Dès la fin des années 70, un mouvement de nature politique se crée pour prendre la direction des syndicats, jusqu’alors aux mains de grands propriétaires terriens. Un travail de formation est réalisé par les mouvements ecclésiastiques de base pour permettre aux leaders paysans d’assurer la gestion de ces syndicats.
Dans un deuxième temps, un certain nombre de projets productifs sont mis en place, avec l’appui d’ONG. Ce mouvement, à travers le renforcement de certaines organisations, crée une demande de politiques publiques agricoles (appui conseil, crédits, régulation foncière,…). Pour y répondre, des lignes de crédit dédiées à l’agriculture familiale sont mises en place.
À partir de 1990, des structures de négociation entre la société civile et les différents niveaux gouvernementaux apparaissent, comme les conseils municipaux de la santé et de la sécurité alimentaire. Pendant cette période, plusieurs organisations fédératives se créent comme la Fetagri (STTR) et l’AOMT-BAM (organisations de femmes), puis dans un second temps, le Ceft–Bam (centre de formation intégrant une grande partie des organisations de l’ouest du Para) et la Mopebam (organisations de pêcheurs). Ces organisations mènent de nombreuses actions communes et jouent rapidement un rôle de représentant des organisations de bases auprès des pouvoirs publics.
En 1997, un forum de la production familiale de Santarém puis plus tard de l’ensemble de l’ouest du Pará, se met en place sur l’initiative de la Fetagri. Un des objectifs importants est d’organiser la foire annuelle de la production familiale. Cette foire est destinée à faire la promotion des produits de l’agriculture familiale à travers la création de liens commerciaux entre les producteurs et les entrepreneurs locaux, ainsi qu’à travers la formation des producteurs et la qualification des productions pour le marché.
Les organisations de la société civile se regroupent au sein d’un forum pour discuter les différentes démarches et coordinations à réaliser. Un appui occasionnel est apporté par le Sagri et quelques Emater.

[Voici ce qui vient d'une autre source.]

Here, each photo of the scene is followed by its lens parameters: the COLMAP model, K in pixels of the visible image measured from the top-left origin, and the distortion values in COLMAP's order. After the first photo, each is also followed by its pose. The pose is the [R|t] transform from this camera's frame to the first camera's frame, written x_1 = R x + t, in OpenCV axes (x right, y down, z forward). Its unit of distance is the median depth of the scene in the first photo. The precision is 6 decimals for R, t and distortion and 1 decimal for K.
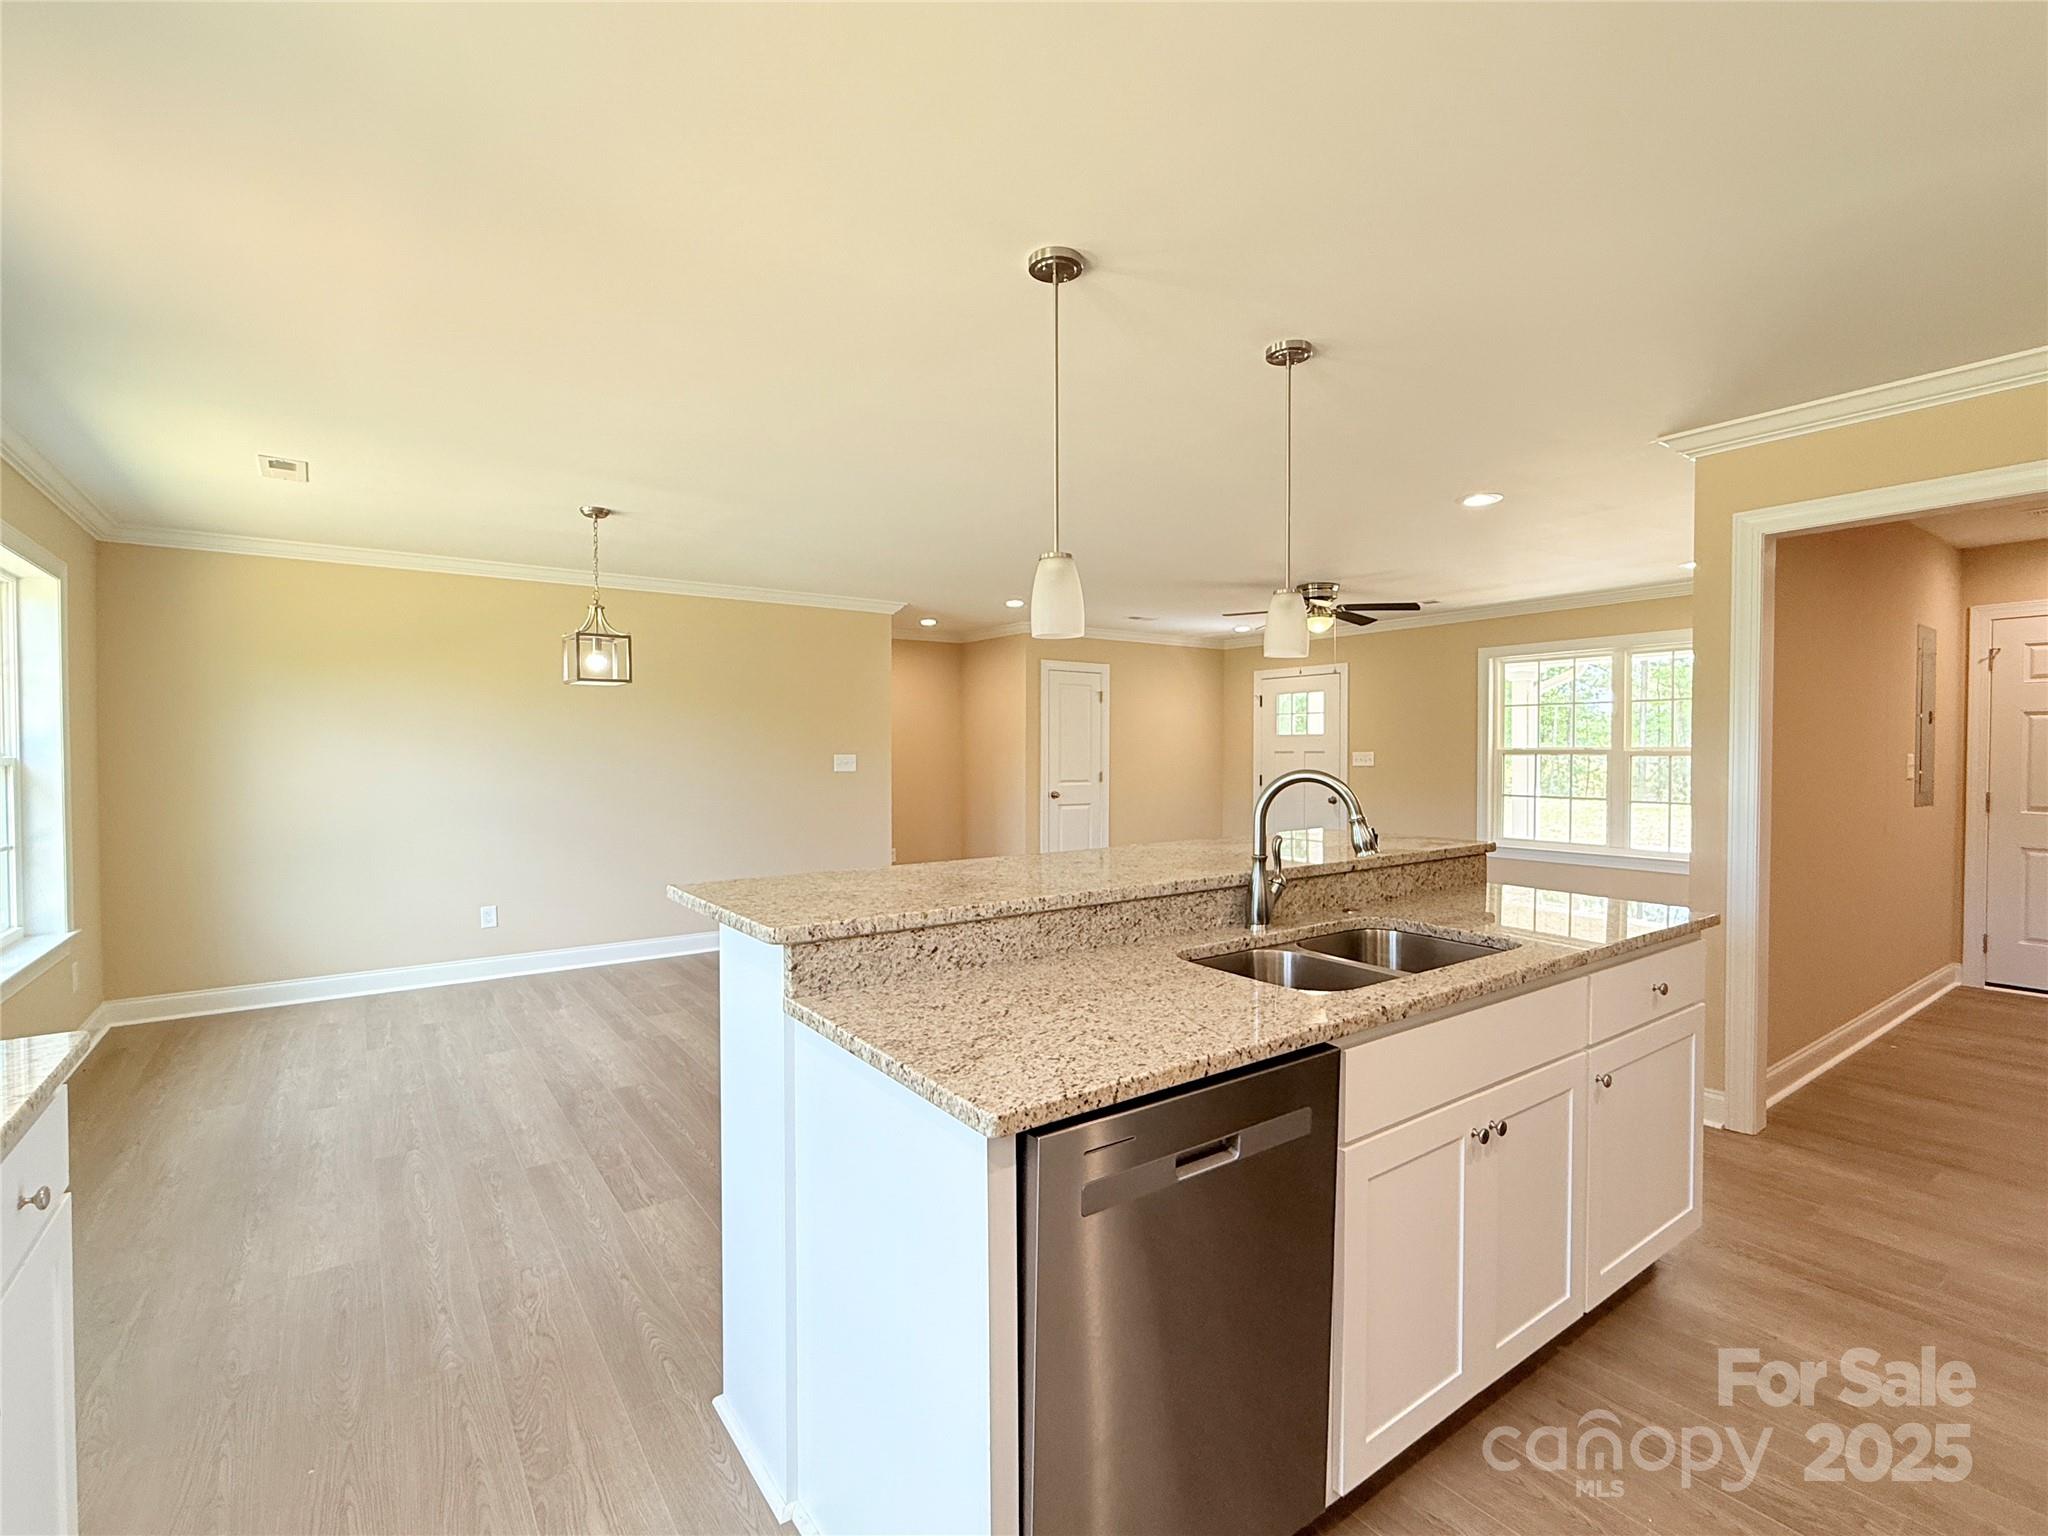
lens RADIAL K [[943.5, 0, 1016.7], [0, 943.5, 776.9], [0, 0, 1]] dist [-0.005725, 0.001766]
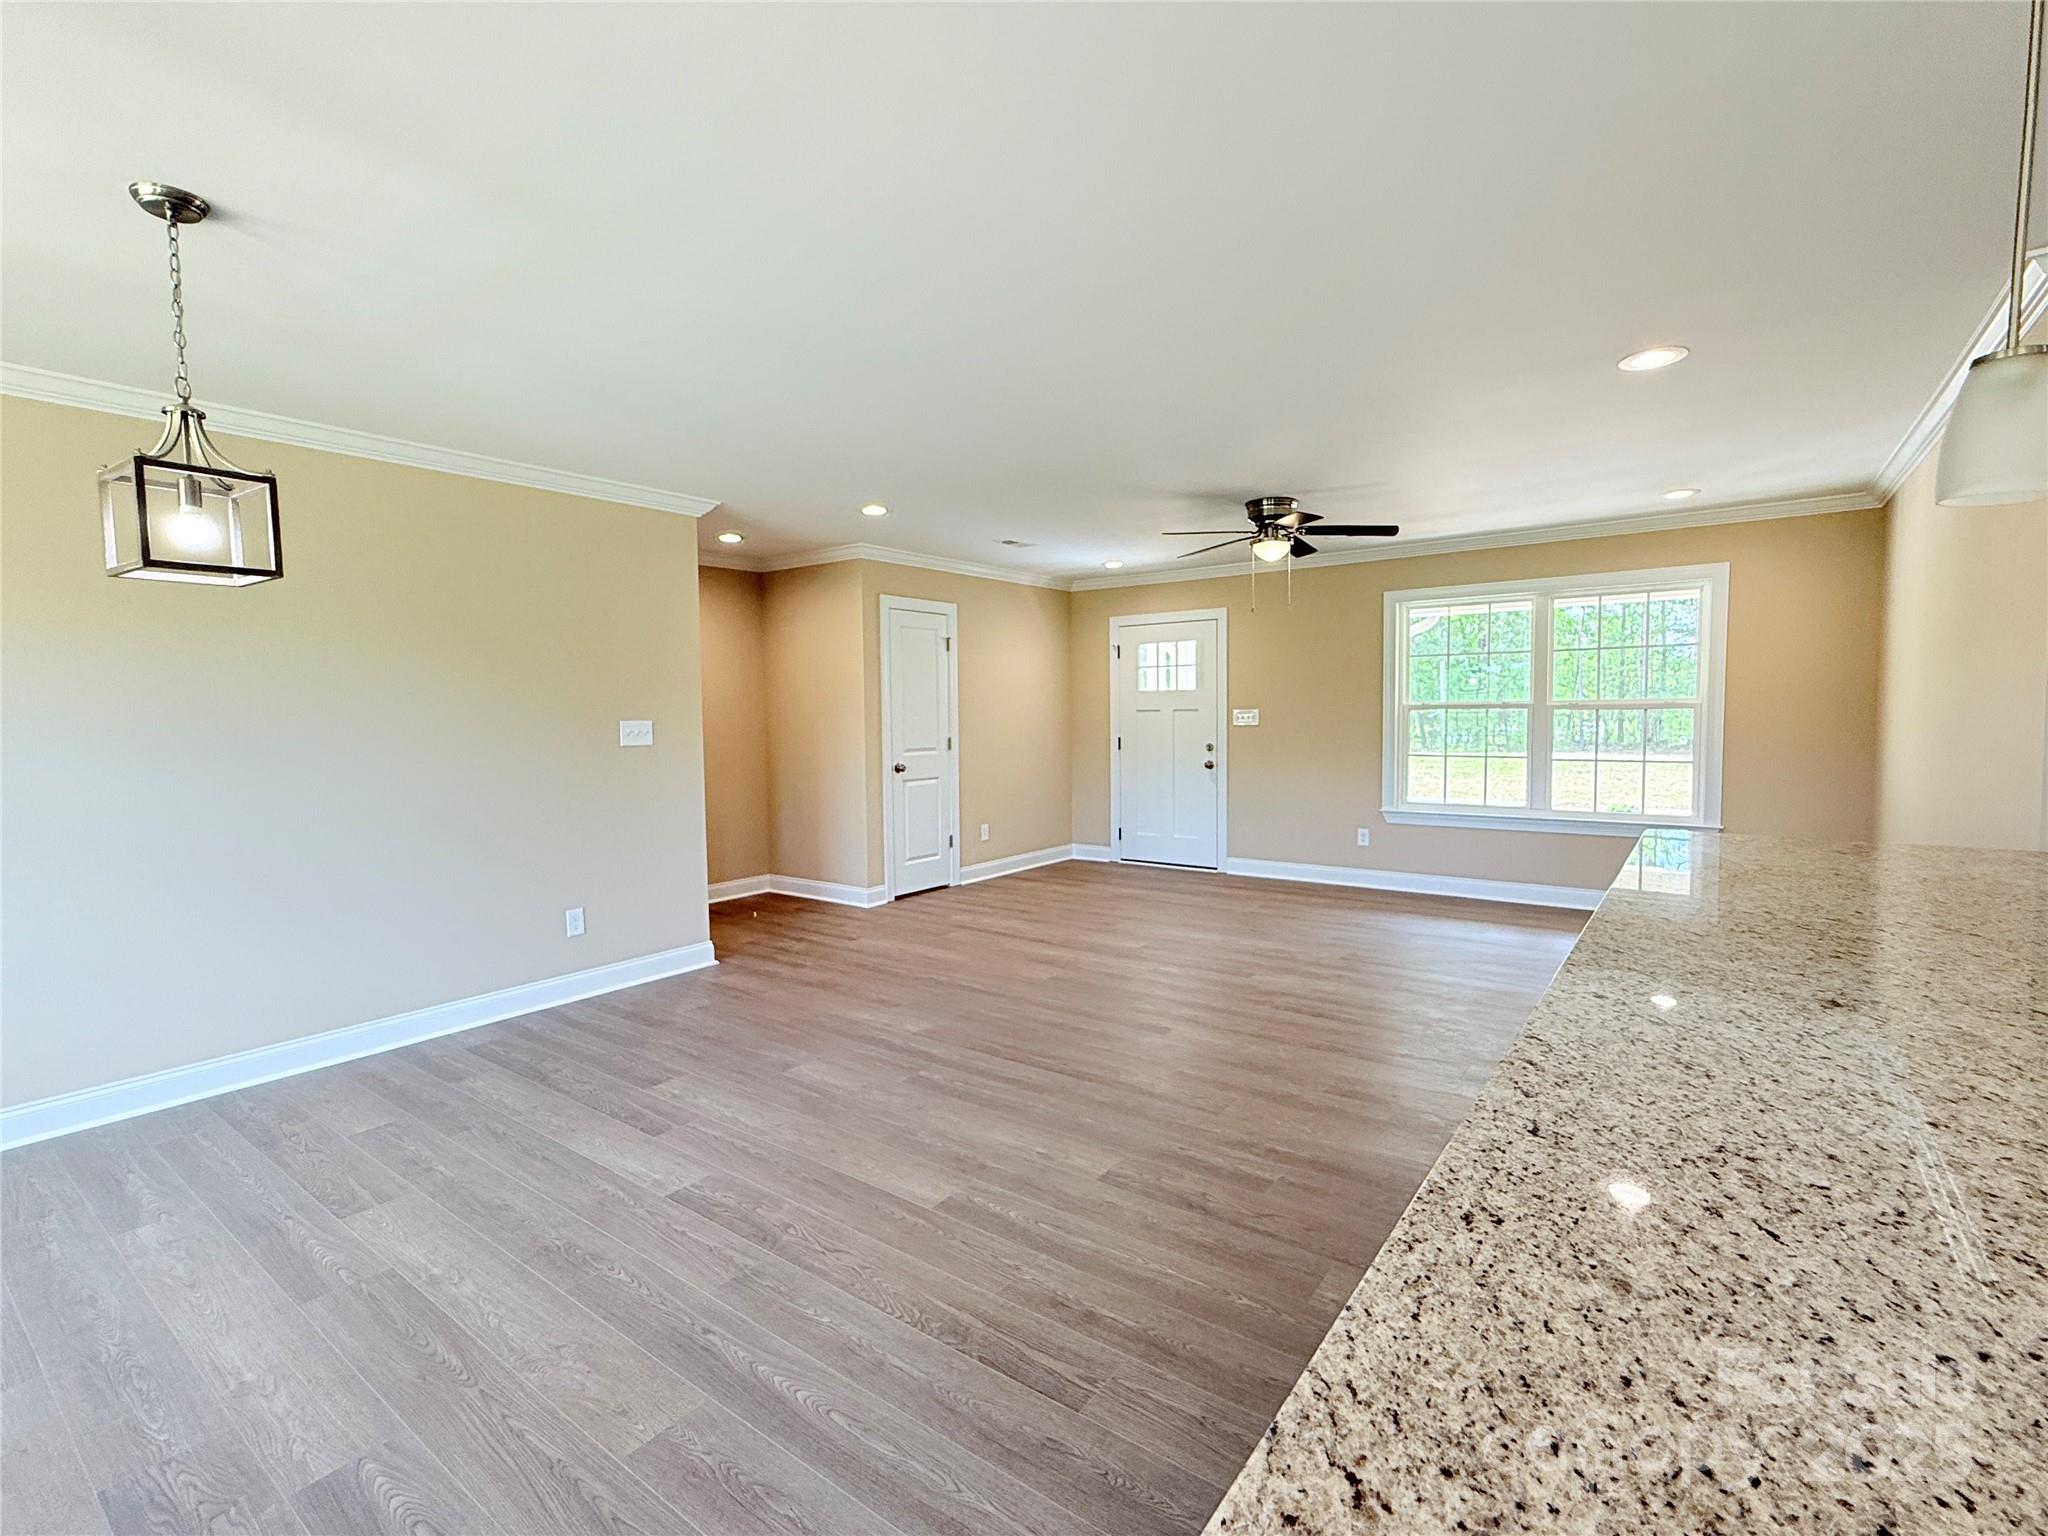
lens RADIAL K [[943.5, 0, 1021.4], [0, 943.5, 772.3], [0, 0, 1]] dist [-0.005725, 0.001766]
pose [[0.951290, -0.030849, 0.306750, -0.128746], [0.019822, 0.999043, 0.038998, -0.007512], [-0.307659, -0.031018, 0.950991, 0.272898]]
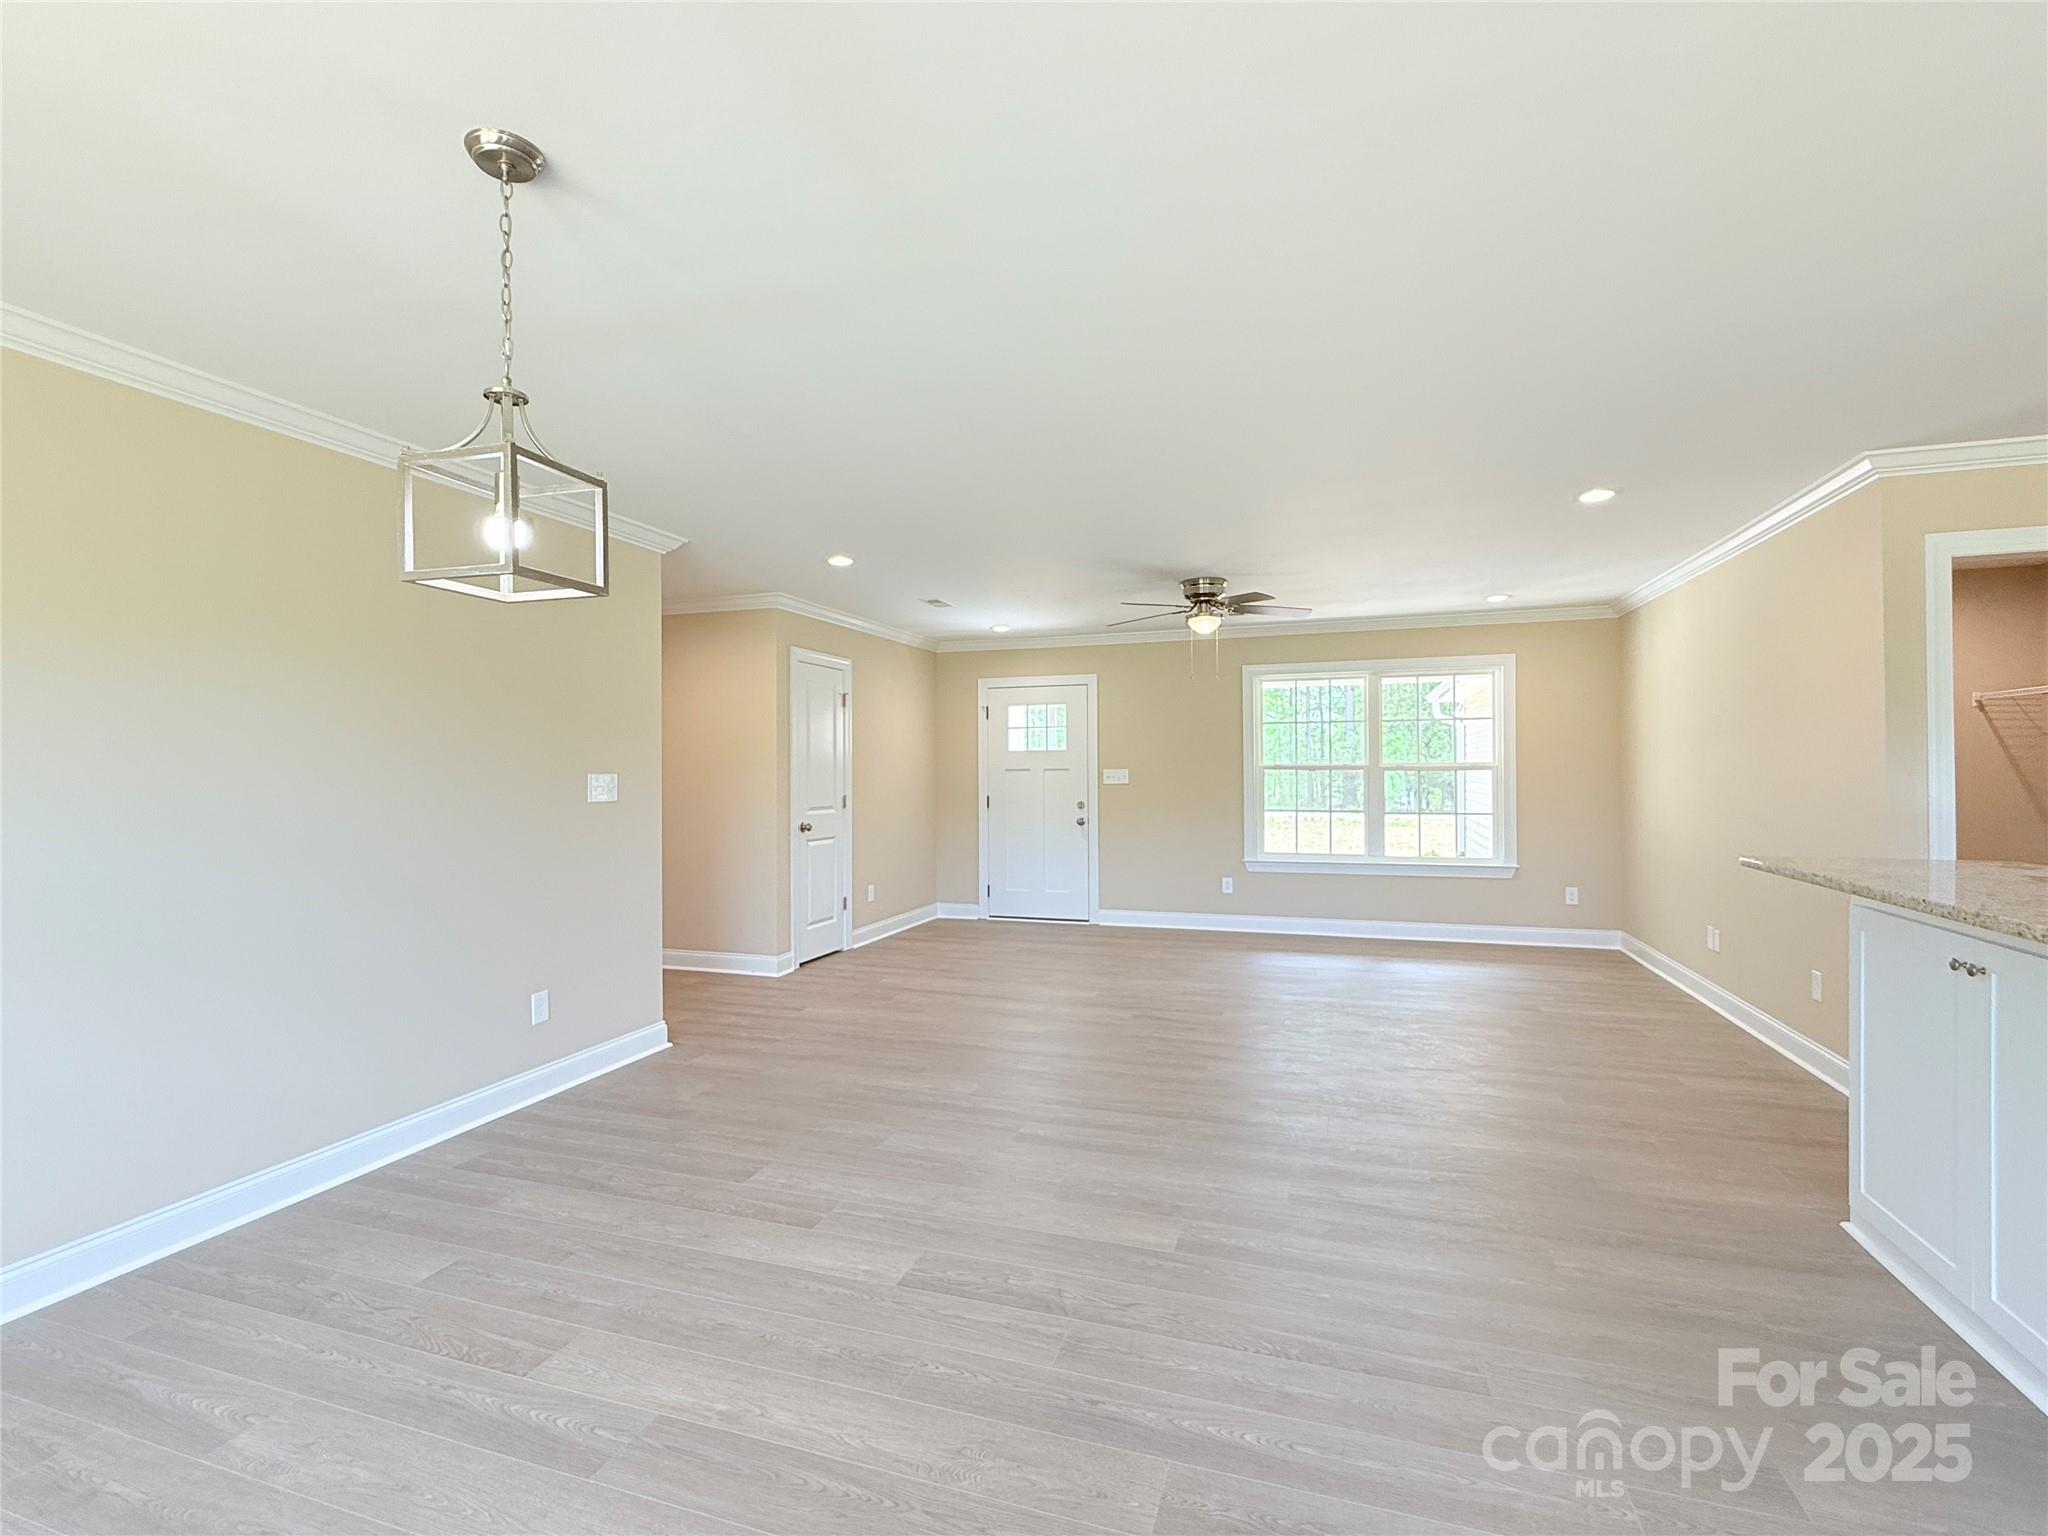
lens RADIAL K [[943.5, 0, 1022.4], [0, 943.5, 778.5], [0, 0, 1]] dist [-0.005725, 0.001766]
pose [[0.806028, -0.008081, 0.591822, -0.326186], [0.020734, 0.999679, -0.014588, -0.006614], [-0.591514, 0.024029, 0.805937, 0.360792]]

Rapidement, ce forum devient également un espace de discussion pour concevoir un plan intégré alternatif de développement du Baixo Amazonas, le projet « Tucumã » (Annexe 2). Y est prévus la mise en place de projets de financement de productions, d’éducation, de communication, de santé, d’infrastructures et de commercialisation. L’élaboration de ce plan ne sera pas achevée et ne fera l’objet d’aucune diffusion. Cependant, un certain nombre de projets qui ont été ébauchés à cette occasion se retrouvent dans les orientations de certaines organisations de la société civile. Ce processus a ainsi néanmoins permis de faciliter la mise en place des politiques de développement territorial.
Il faut préciser que la plupart des dirigeants syndicaux ou d’autres organisations présentes dans le mouvement social(3) ont un niveau de scolarité ne dépassant que rarement le secondaire. Leur auto-formation s’est effectuée à travers les officines, les différents cours et par la lutte pour leurs droits, appuyée par les ONG ou par des organisations de travailleurs, comme la CUT (Centrale Unique des Travailleurs).
Le capital humain (développement de compétence, échelle individuelle) reste faible ce qui entraîne, malgré le développement d’un capital social qui est assuré par la coordination entre dirigeants des organisations, une difficulté pour l’organisation générale et l’élaboration d’une stratégie claire. On peut ainsi considérer que le capital institutionnel reste limité dans la situation actuelle.
Les cours et les formations offerts, en nombre limité, bénéficient surtout à un groupe restreint de dirigeants. Ce mouvement de formation n’atteint pas encore la base des agriculteurs qui restent peu formés, ce qui rend la structuration et l’organisation, à ce niveau, difficiles. Le développement récent d’écoles en milieu rural laisse espérer des progrès substantiels dans ce domaine.
Une grande partie des responsables du gouvernement de l’État et du gouvernement fédéral appartient aux mouvements sociaux (Parti des Travailleurs). La plupart des leaders syndicaux, une fois expérimentés et formés, aspirent à être élus. Cette tendance a réduit la dimension contestatrice et revendicative du mouvement syndical. Elle a pour conséquence, certes une plus grande implication dans les processus de décision, mais aussi une adhésion souvent inconditionnelle aux politiques gouvernementales, aux dépens d’une défense stricte des travailleurs.
3 Un mouvement social désigne toute action collective visant à changer les comportements et/ou les institutions en un sens favorable à un groupe actif et organisé. On parlera donc de mouvements sociaux pour qualifier toute action collective revendicative visant à transformer l’ordre social existant (Neveu 1996).